Another colleague says that his Principal lived many years before his time, and that he was always planning for the future, and for the whole Institution, while, naturally, each of those around him was thinking only or chiefly of the present and of his own department. Historians tell us that ‘a farsighted politician must for some time be misunderstood,’ as he is always forging ahead of his colleagues. Further, there was a financial side to every proposal, and the whole of the financial responsibility rested upon the Principal. It was unusually burdensome, as the Institution was steadily growing. Concentration and continuity of action were necessary, and therefore the very nature of his position constrained the Principal to adopt a policy which might seem to some to be autocratic or even dictatorial. All the world over, tasks like these have demanded such qualities and despatch as we expect in a general on a battlefield.

A third colleague endorses these views, and adds that he has been under lifelong obligations to Stewart, who enlarged all his conceptions and expectations regarding mission-work.

Many difficult and delicate questions arose out of the relation of Lovedale to the local Presbytery and to the South African Presbyterian Church. The Church at home wished all their missions in South Africa to be united with the South African Presbyterian Church, and to have the native and the European congregations under one jurisdiction. Stewart could not approve of this plan, though it had been adopted by the great majority of his brethren at home. He pled for a fully organised native Church in federal relations with the Church at home. In addition to financial reasons, he urged that the proposed union would be harmful to mission interests; that the members of the Colonial Church, as a whole, were unwilling to receive the native congregations on equal terms; that the native section of the Church, being the larger, would submerge the European section; that the Europeans would not consent to be ruled by a native majority; and that this proposed union would hinder union with the Dutch Reformed Church. It was in the interests of a larger union and of native rights that he opposed the smaller union his Church desired. In 1902, the Church at home had decided in favour of this union, and though the congregations formerly connected with the United Presbyterian Church had joined the Presbyterian Church of South Africa, it was agreed to suspend proceedings in the meantime.

It was a real sorrow to his friends that he had to take part in many anxious and prolonged conferences within a few months of his death, when the distressing affection of his heart hindered him from doing full justice to himself and the subjects under discussion. But with his long-considered convictions he could not withdraw or allow things to drift. It was ever his way to put his work first and himself second.
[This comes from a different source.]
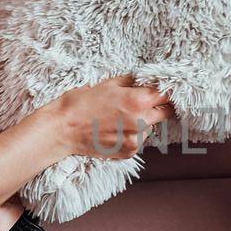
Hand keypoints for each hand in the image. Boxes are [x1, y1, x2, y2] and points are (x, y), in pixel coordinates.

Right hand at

In the matters specified or suggested in this chapter, Stewart’s compelling influence usually gained whatever he contended for. All felt that he was entitled to exceptional consideration, and that, but for his splendid powers of resolution, he could never have done his life-work. Many of his fellow-workers did think that he was too urgent and masterful. But all admitted that he was entirely free from self-seeking and unworthy motives, and that he was always advocating only what he believed to be best for the mission and the natives. Differences of opinion in conference never lessened the admiration of his brethren for him. This fact is a supreme proof of the genuineness and real nobility of the man, and it is also highly creditable to those who could not always think with him. Their generosity in estimating his services was like his own in estimating theirs.